Forty-four year-old Devendra Fadnavis is the new poster boy of the BJP in Maharashtra. This is the first time since its inception in April 1980, in Mumbai, that the party has laid claim to the chief minister’s chair. With Amit Shah at the helm of the party’s affairs and Fadnavis as its president in Maharashtra, the BJP bagged more than 100 seats — a feat never achieved by a single party since 1995. Fadnavis is the second youngest chief minister of the state after ncp chief Sharad Pawar, who was 38 when he became the chief minister in 1978. His father Gangadhar Rao Fadnavis was a Jan Sangh leader and a BJP mlc from Nagpur.

Fadnavis started his political career as a member of the Akhil Bharatiya Vidyarthi Parishad (ABVP) in 1989 and strengthened his political base by attending RSS shakhas in Nagpur.
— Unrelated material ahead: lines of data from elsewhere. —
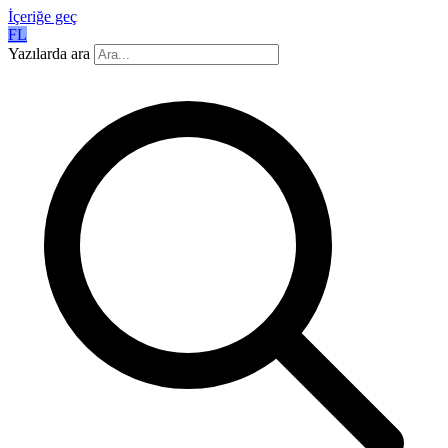
İçeriğe geç
FL
Yazılarda ara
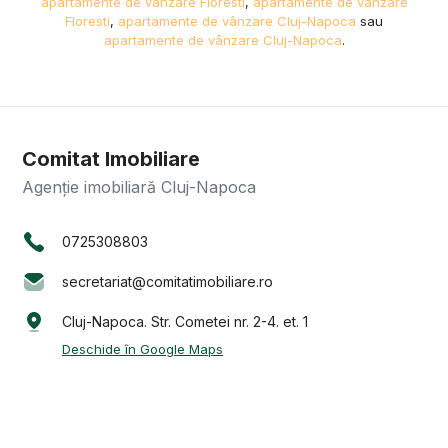
apartamente de vânzare Floresti
,
apartamente de vânzare
Floresti
,
apartamente de vânzare Cluj-Napoca
sau
apartamente de vânzare Cluj-Napoca
.
Comitat Imobiliare
Agenție imobiliară Cluj-Napoca
0725308803
secretariat@comitatimobiliare.ro
Cluj-Napoca. Str. Cometei nr. 2-4. et. 1
Deschide în Google Maps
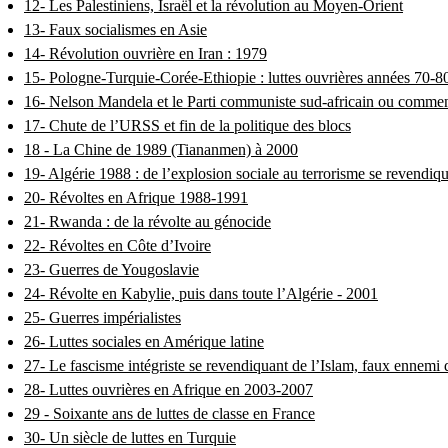
12- Les Palestiniens, Israël et la révolution au Moyen-Orient
13- Faux socialismes en Asie
14- Révolution ouvrière en Iran : 1979
15- Pologne-Turquie-Corée-Ethiopie : luttes ouvrières années 70-8
16- Nelson Mandela et le Parti communiste sud-africain ou comment le
17- Chute de l’URSS et fin de la politique des blocs
18 - La Chine de 1989 (Tiananmen) à 2000
19- Algérie 1988 : de l’explosion sociale au terrorisme se revendiqu
20- Révoltes en Afrique 1988-1991
21- Rwanda : de la révolte au génocide
22- Révoltes en Côte d’Ivoire
23- Guerres de Yougoslavie
24- Révolte en Kabylie, puis dans toute l’Algérie - 2001
25- Guerres impérialistes
26- Luttes sociales en Amérique latine
27- Le fascisme intégriste se revendiquant de l’Islam, faux ennemi 
28- Luttes ouvrières en Afrique en 2003-2007
29 - Soixante ans de luttes de classe en France
30- Un siècle de luttes en Turquie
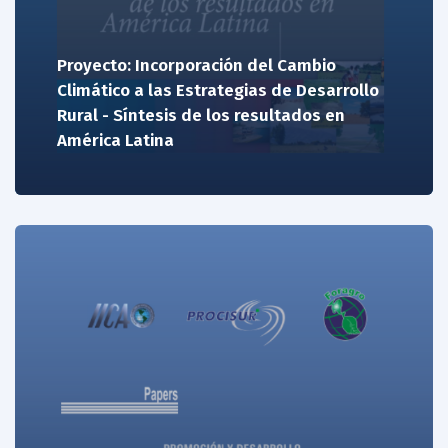
Proyecto: Incorporación del Cambio
Climático a las Estrategias de Desarrollo
Rural - Síntesis de los resultados en
América Latina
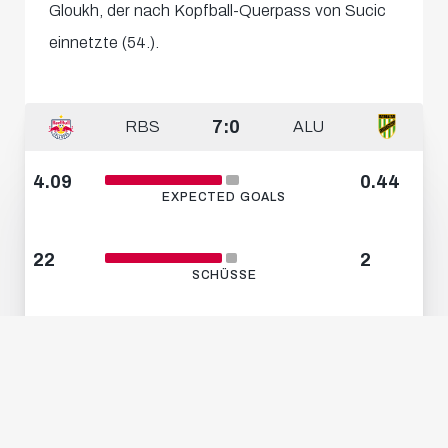
Gloukh, der nach Kopfball-Querpass von Sucic
einnetzte (54.).
7:0
RBS
ALU
4.09
0.44
EXPECTED GOALS
22
2
SCHÜSSE
77.5%
22.5%
BALLBESITZ
48.2%
51.8%
ZWEIKAMPFQUOTE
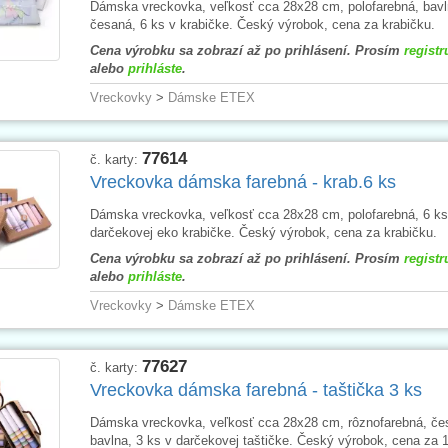
Dámska vreckovka, veľkosť cca 28x28 cm, polofarebná, bav
česaná, 6 ks v krabičke. Český výrobok, cena za krabičku.
Cena výrobku sa zobrazí až po prihlásení. Prosím
registr
alebo
prihláste
.
Vreckovky
>
Dámske ETEX
77614
č. karty:
Vreckovka dámska farebná - krab.6 ks
Dámska vreckovka, veľkosť cca 28x28 cm, polofarebná, 6 ks
darčekovej eko krabičke. Český výrobok, cena za krabičku.
Cena výrobku sa zobrazí až po prihlásení. Prosím
registr
alebo
prihláste
.
Vreckovky
>
Dámske ETEX
77627
č. karty:
Vreckovka dámska farebná - taštička 3 ks
Dámska vreckovka, veľkosť cca 28x28 cm, rôznofarebná, če
bavlna, 3 ks v darčekovej taštičke. Český výrobok, cena za 1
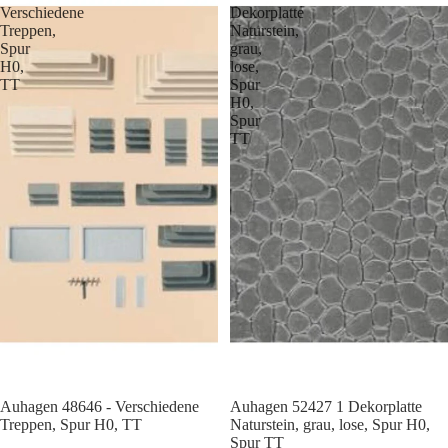
Verschiedene
Dekorplatte
Treppen,
Naturstein,
Spur
grau,
H0,
lose,
TT
Spur
H0,
Spur
TT
Auhagen 48646 - Verschiedene
Auhagen 52427 1 Dekorplatte
Treppen, Spur H0, TT
Naturstein, grau, lose, Spur H0,
Spur TT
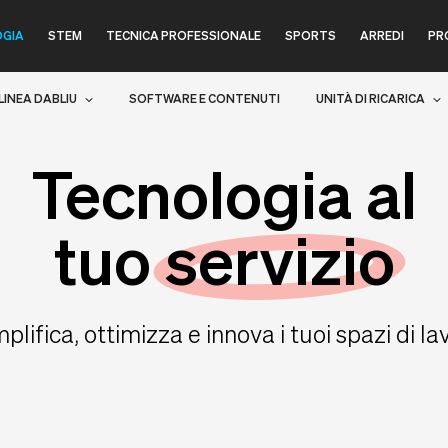
GIA
STEM
TECNICA PROFESSIONALE
SPORTS
ARREDI
PR
LINEA DABLIU
SOFTWARE E CONTENUTI
UNITÀ DI RICARICA
Tecnologia al
tuo
servizio
plifica, ottimizza e innova i tuoi spazi di la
Fadnavis got his first public position at the age of 22 when he was elected as a corporator in the Nagpur Municipal Corporation. After his re-election, he became the youngest mayor of the corporation at the age of 27. There has been no looking back for the boy from Dharampeth after that. He won his first Assembly election in 1999 from the Nagpur (West) constituency and has contested and won on three occasions from the Nagpur (South West) constituency before making his way to Varsha — the chief minister’s official residence at the Malabar Hill in Mumbai.

Fadnavis is a law graduate from the Nagpur University and is a known orator. He is known to have a clean image and an understanding of government and budgetary processes. Though soft-spoken, he is known for his fiery interventions in the Assembly. He had taken on the former Congress-NCP coalition government for various scams (Adarsh, irrigation, etc). He rose to prominence after he was made the state BJP president in 2013. He was close to the late BJP leader Gopinath Munde.

Yadu Joshi, the president of the Maharashtra Union of Working Journalists and a childhood friend of Fadnavis, recalls him as a firebrand leader, who would organise protests in support of the underprivileged. “I remember one protest Devendra had organised for demanding land rights for slum dwellers of Kamgar Nagar and Tukdoji Nagar in Nagpur. He raised the issue in the Assembly, too, and eventually succeeded in getting those people their rights,” Joshi says. “He was instrumental in getting scholarships for obc students. He has followers across all sections of society and has friends across party lines.”

Pravin Datke, the mayor of Nagpur, worked with Fadnavis during their time in the Bharatiya Janata Yuva Morcha in Nagpur. Datke says, “He is a humble man. He is where he is today because of his hard work. He has exposed various scams. Some people may think that there is a rift between Nitin Gadkari and him but he has always considered Gadkari as his leader.”

At an election rally in Nagpur, Prime Minister Narendra Modi said he was thankful to the people of Nagpur for giving Maharashtra a brilliant and committed leader like Devendra Fadnavis.